Data extract below:

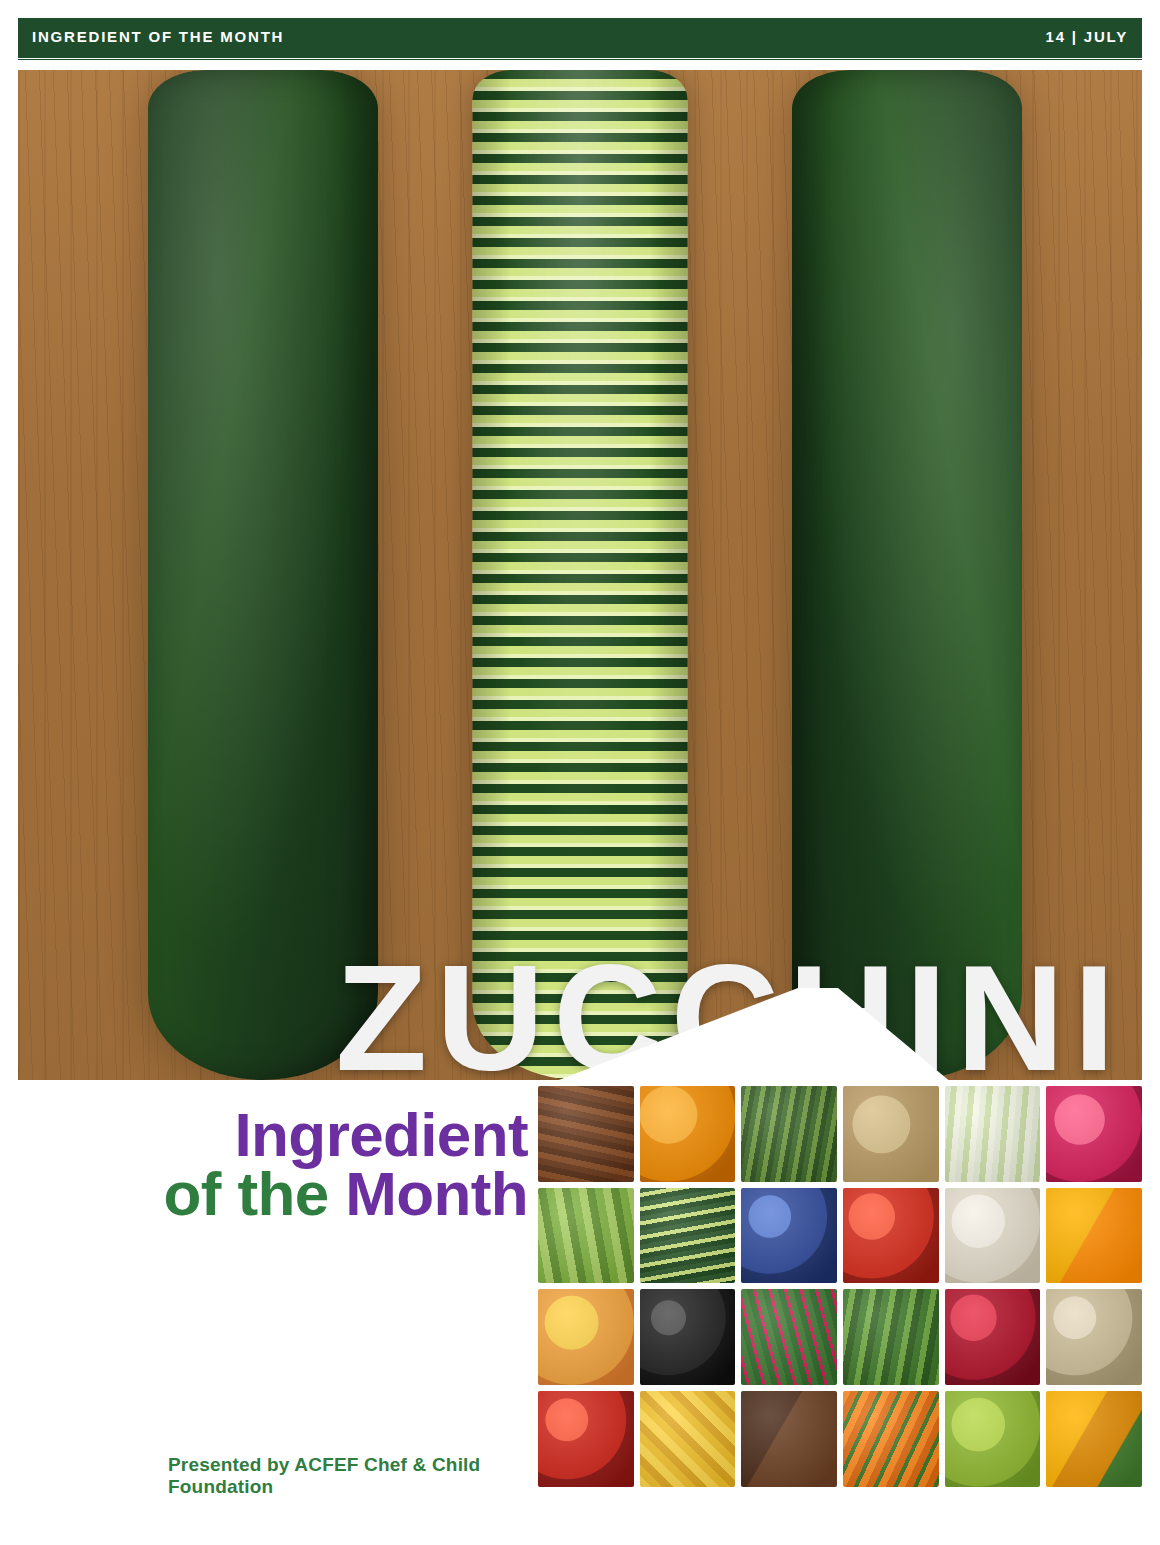Ingredient of the Month 14 | July
ZUCCHINI
Ingredient
of the Month
Presented by ACFEF Chef & Child Foundation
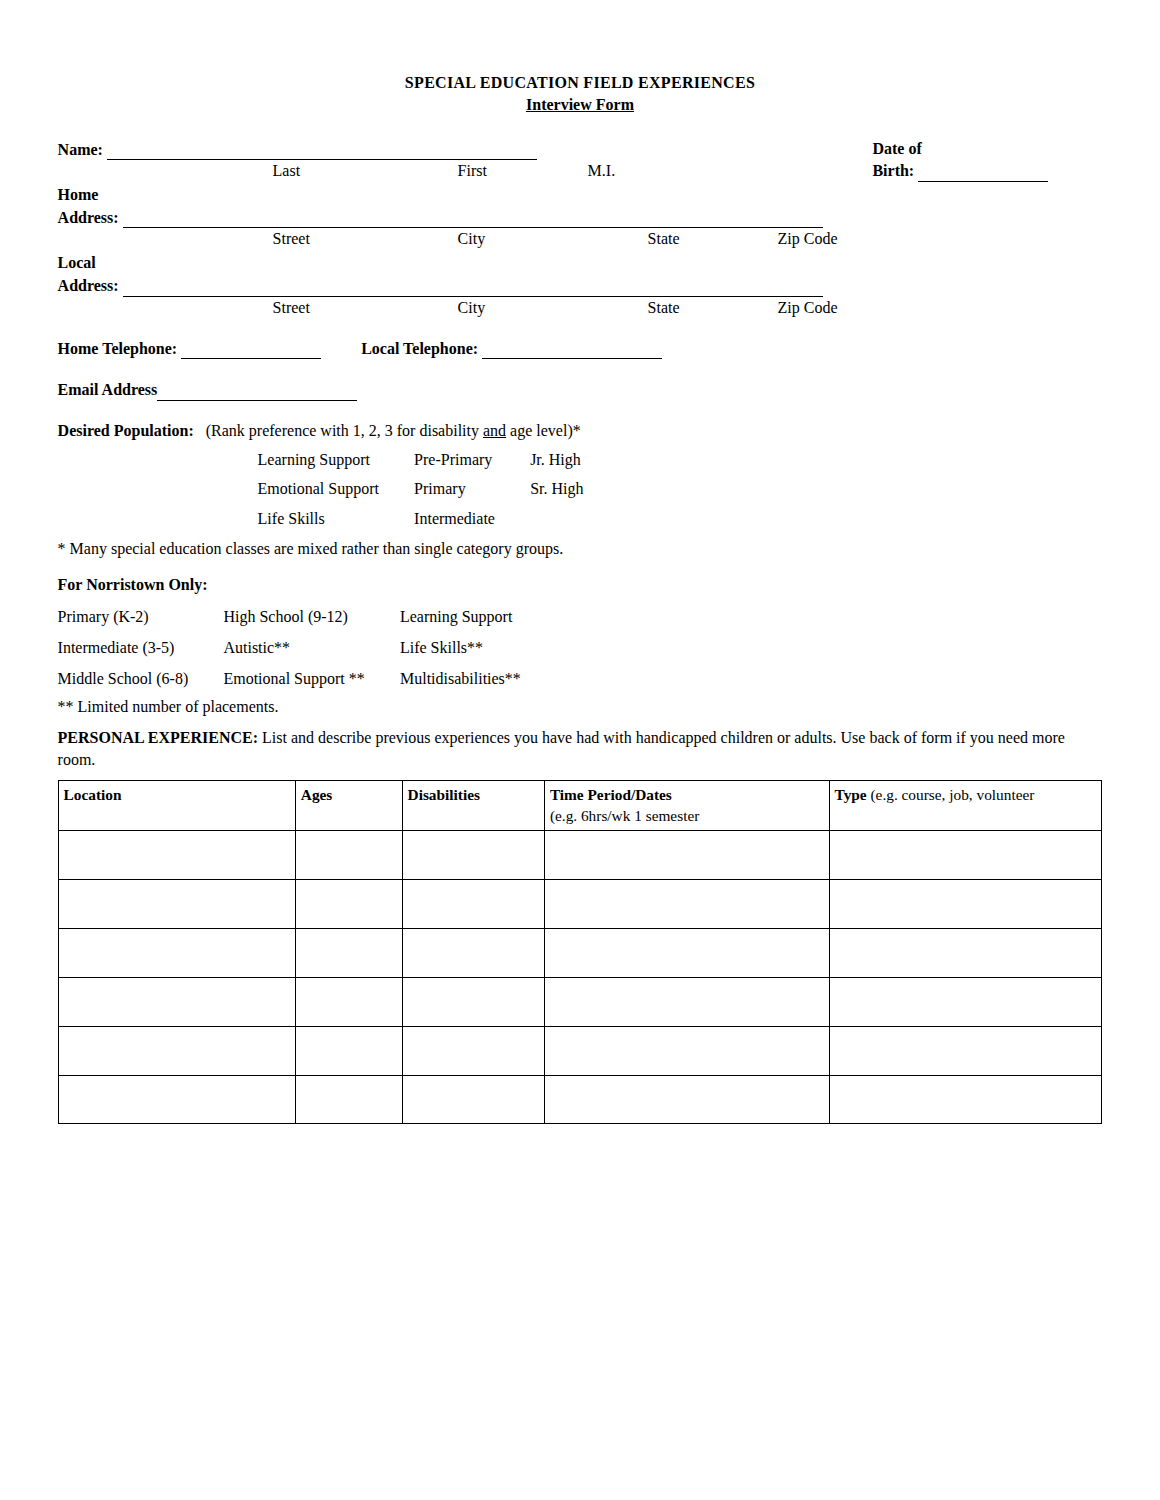SPECIAL EDUCATION FIELD EXPERIENCES
Interview Form
Date of
Birth:
Name:
Last First M.I.
Home
Address:
Street City State Zip Code
Local
Address:
Street City State Zip Code
Home Telephone: Local Telephone:
Email Address
Desired Population: (Rank preference with 1, 2, 3 for disability and age level)*
| Learning Support | Pre-Primary | Jr. High |
| Emotional Support | Primary | Sr. High |
| Life Skills | Intermediate | |
* Many special education classes are mixed rather than single category groups.
For Norristown Only:
| Primary (K-2) | High School (9-12) | Learning Support |
| Intermediate (3-5) | Autistic** | Life Skills** |
| Middle School (6-8) | Emotional Support ** | Multidisabilities** |
** Limited number of placements.
PERSONAL EXPERIENCE: List and describe previous experiences you have had with handicapped children or adults. Use back of form if you need more room.
| Location | Ages | Disabilities | Time Period/Dates (e.g. 6hrs/wk 1 semester | Type (e.g. course, job, volunteer |
| --- | --- | --- | --- | --- |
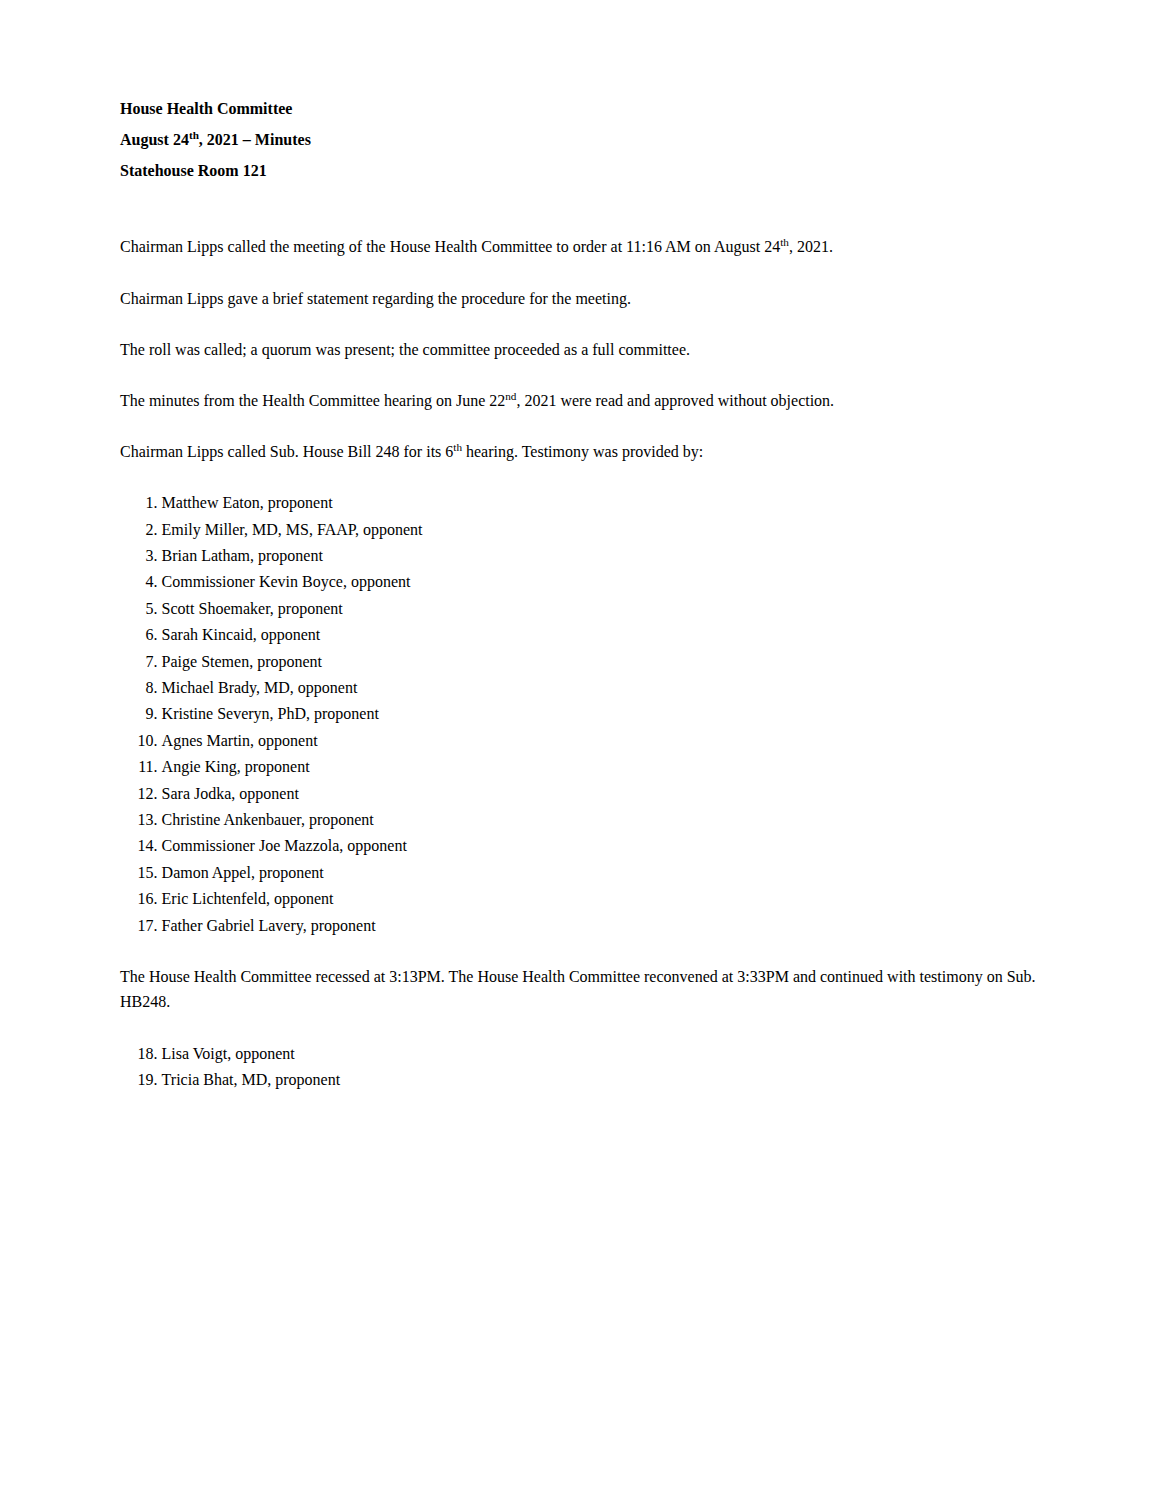House Health Committee
August 24th, 2021 – Minutes
Statehouse Room 121
Chairman Lipps called the meeting of the House Health Committee to order at 11:16 AM on August 24th, 2021.
Chairman Lipps gave a brief statement regarding the procedure for the meeting.
The roll was called; a quorum was present; the committee proceeded as a full committee.
The minutes from the Health Committee hearing on June 22nd, 2021 were read and approved without objection.
Chairman Lipps called Sub. House Bill 248 for its 6th hearing. Testimony was provided by:
Matthew Eaton, proponent
Emily Miller, MD, MS, FAAP, opponent
Brian Latham, proponent
Commissioner Kevin Boyce, opponent
Scott Shoemaker, proponent
Sarah Kincaid, opponent
Paige Stemen, proponent
Michael Brady, MD, opponent
Kristine Severyn, PhD, proponent
Agnes Martin, opponent
Angie King, proponent
Sara Jodka, opponent
Christine Ankenbauer, proponent
Commissioner Joe Mazzola, opponent
Damon Appel, proponent
Eric Lichtenfeld, opponent
Father Gabriel Lavery, proponent
The House Health Committee recessed at 3:13PM. The House Health Committee reconvened at 3:33PM and continued with testimony on Sub. HB248.
Lisa Voigt, opponent
Tricia Bhat, MD, proponent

End of Data extract.

* [Your goal] Take every line above where "August" appears and copy it.

* [Answer section]
August 24th, 2021 – Minutes
Chairman Lipps called the meeting of the House Health Committee to order at 11:16 AM on August 24th, 2021.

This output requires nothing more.